Honeybee populations have been decreasing in recent decades, but insecticides, when administered at normal levels, are not to blame, according to a recent study from university researchers.

The study, which took place over three years, was published in PLOS ONE on March 18 and analyzes the effects of imidacloprid, the most commonly used insecticide, on honeybee colonies’ health, said Galen Dively, the study’s lead author and university professor.

“I figured it would be controversial,” Dively said. “It’s a really hot topic right now.”

Dively said his research team collected data from 40 hives the first year and 32 hives the second year by opening the hives every two weeks to pull all their frames out and extract data on the impacts of the bees’ exposure to the insecticide.

While insecticides are a contributing factor of the declining health of bee hives, the study suggests it is not the dominant cause, Dively said.

David Hawthornecq, another co-author and university professor, said the team’s research shows the complexity of bee hives.

“This may be surprising to those who think that the insecticides are 100 percent safe or 100 percent dangerous,” said Hawthorne, who also is the education director at the National Socio-Environmental Synthesis Center. “Honeybee colonies are complex systems that have the ability to buffer themselves against some environmental threats such as toxins. Our results show that sometimes they can effectively buffer themselves from this insecticide and sometimes they cannot.”

To conduct the study, the research team, which included about 10 undergraduate students, gave various levels of insecticide-laced pollen to honey bee colonies, Dively said. Though the high levels of insecticide negatively affected the bees, that is not what they experience in the real world. The normal levels of exposure did not have as harmful of an effect.

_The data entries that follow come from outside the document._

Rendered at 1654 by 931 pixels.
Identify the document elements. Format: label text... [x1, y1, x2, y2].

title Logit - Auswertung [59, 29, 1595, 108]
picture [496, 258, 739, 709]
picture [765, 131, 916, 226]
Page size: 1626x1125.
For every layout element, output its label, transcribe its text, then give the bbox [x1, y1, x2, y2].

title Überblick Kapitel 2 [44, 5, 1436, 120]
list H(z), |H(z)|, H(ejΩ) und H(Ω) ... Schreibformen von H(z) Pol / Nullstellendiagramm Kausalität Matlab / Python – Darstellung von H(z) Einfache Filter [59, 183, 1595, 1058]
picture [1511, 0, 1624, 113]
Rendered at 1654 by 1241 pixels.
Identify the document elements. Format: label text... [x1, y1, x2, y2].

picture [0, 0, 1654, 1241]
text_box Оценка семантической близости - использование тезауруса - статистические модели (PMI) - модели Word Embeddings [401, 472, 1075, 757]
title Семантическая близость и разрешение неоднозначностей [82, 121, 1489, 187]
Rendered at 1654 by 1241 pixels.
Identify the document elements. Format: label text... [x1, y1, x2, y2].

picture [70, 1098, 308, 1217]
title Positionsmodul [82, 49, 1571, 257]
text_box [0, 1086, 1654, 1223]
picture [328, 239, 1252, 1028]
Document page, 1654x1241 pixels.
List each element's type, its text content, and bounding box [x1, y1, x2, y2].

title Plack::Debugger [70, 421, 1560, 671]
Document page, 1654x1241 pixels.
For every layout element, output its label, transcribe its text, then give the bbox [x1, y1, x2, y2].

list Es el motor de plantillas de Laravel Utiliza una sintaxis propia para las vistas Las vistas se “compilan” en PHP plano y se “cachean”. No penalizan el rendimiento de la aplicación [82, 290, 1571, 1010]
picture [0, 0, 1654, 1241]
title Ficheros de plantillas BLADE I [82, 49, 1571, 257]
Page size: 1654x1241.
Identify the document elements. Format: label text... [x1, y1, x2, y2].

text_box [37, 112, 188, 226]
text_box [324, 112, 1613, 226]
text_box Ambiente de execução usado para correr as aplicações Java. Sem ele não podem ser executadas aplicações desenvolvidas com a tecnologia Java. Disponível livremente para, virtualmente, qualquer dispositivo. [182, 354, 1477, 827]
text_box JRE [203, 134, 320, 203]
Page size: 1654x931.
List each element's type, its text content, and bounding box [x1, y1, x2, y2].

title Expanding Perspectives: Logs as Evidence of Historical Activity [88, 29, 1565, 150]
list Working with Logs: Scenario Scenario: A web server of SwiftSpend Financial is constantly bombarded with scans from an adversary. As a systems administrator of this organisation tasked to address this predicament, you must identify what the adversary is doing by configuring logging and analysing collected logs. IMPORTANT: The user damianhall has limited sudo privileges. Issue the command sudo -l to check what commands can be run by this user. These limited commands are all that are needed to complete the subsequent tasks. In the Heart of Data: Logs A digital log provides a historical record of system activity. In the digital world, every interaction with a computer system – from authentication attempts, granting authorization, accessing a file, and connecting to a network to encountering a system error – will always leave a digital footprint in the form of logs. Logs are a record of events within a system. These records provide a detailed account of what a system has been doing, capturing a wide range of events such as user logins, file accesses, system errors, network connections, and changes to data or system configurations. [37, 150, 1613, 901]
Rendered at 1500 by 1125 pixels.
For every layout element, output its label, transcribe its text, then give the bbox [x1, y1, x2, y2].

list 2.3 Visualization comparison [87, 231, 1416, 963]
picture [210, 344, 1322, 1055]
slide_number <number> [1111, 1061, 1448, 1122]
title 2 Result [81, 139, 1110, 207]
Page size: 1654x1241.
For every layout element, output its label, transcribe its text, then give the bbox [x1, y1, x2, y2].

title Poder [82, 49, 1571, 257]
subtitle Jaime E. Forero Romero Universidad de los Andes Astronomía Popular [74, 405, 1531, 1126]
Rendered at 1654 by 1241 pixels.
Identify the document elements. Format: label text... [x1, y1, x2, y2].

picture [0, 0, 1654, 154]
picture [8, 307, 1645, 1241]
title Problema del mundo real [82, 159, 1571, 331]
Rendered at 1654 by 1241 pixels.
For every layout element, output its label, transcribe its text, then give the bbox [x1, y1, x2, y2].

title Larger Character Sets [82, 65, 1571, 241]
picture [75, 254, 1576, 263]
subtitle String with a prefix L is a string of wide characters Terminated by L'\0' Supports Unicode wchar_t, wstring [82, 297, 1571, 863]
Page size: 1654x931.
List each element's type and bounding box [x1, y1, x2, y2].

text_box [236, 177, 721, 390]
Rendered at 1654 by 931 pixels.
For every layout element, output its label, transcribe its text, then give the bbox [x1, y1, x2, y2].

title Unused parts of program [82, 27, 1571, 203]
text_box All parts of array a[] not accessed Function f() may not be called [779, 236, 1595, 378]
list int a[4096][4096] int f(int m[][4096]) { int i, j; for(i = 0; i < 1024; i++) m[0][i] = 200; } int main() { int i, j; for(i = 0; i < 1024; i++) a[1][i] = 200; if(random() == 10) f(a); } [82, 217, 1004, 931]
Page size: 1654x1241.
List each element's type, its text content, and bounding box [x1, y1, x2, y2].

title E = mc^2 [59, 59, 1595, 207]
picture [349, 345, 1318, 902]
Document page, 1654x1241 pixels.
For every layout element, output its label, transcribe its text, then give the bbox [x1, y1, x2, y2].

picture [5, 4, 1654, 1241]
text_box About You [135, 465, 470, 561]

The study was funded by a $500,000 grant from the U.S. Department of Agriculture’s Bee Research Laboratory, Dively said. The study concludes that there is no evidence the realistic exposure of insecticide on honeybees is a significant contributing factor to colony decline.

“You get higher, like at 20 times the average exposure [of insecticide], and then you start to see effects on queen [bee] health and then we lose queens, and we have more breed-less periods and lower winter survival,” he said.

Dennis vanEngelsdorp, a university professor and bee researcher, said while there is debate about the main cause of bee losses, the results of the study were not surprising.

The various stress factors that lead to honeybee losses include parasitic mites, pathogens such as viruses, contact between viruses and mites, malnutrition, pesticide exposure, loss of habitat and stress, he said.

“There are a lot of things contributing to bee health, and we need to be looking more at the data, rather than following instinct,” vanEngelsdorp said.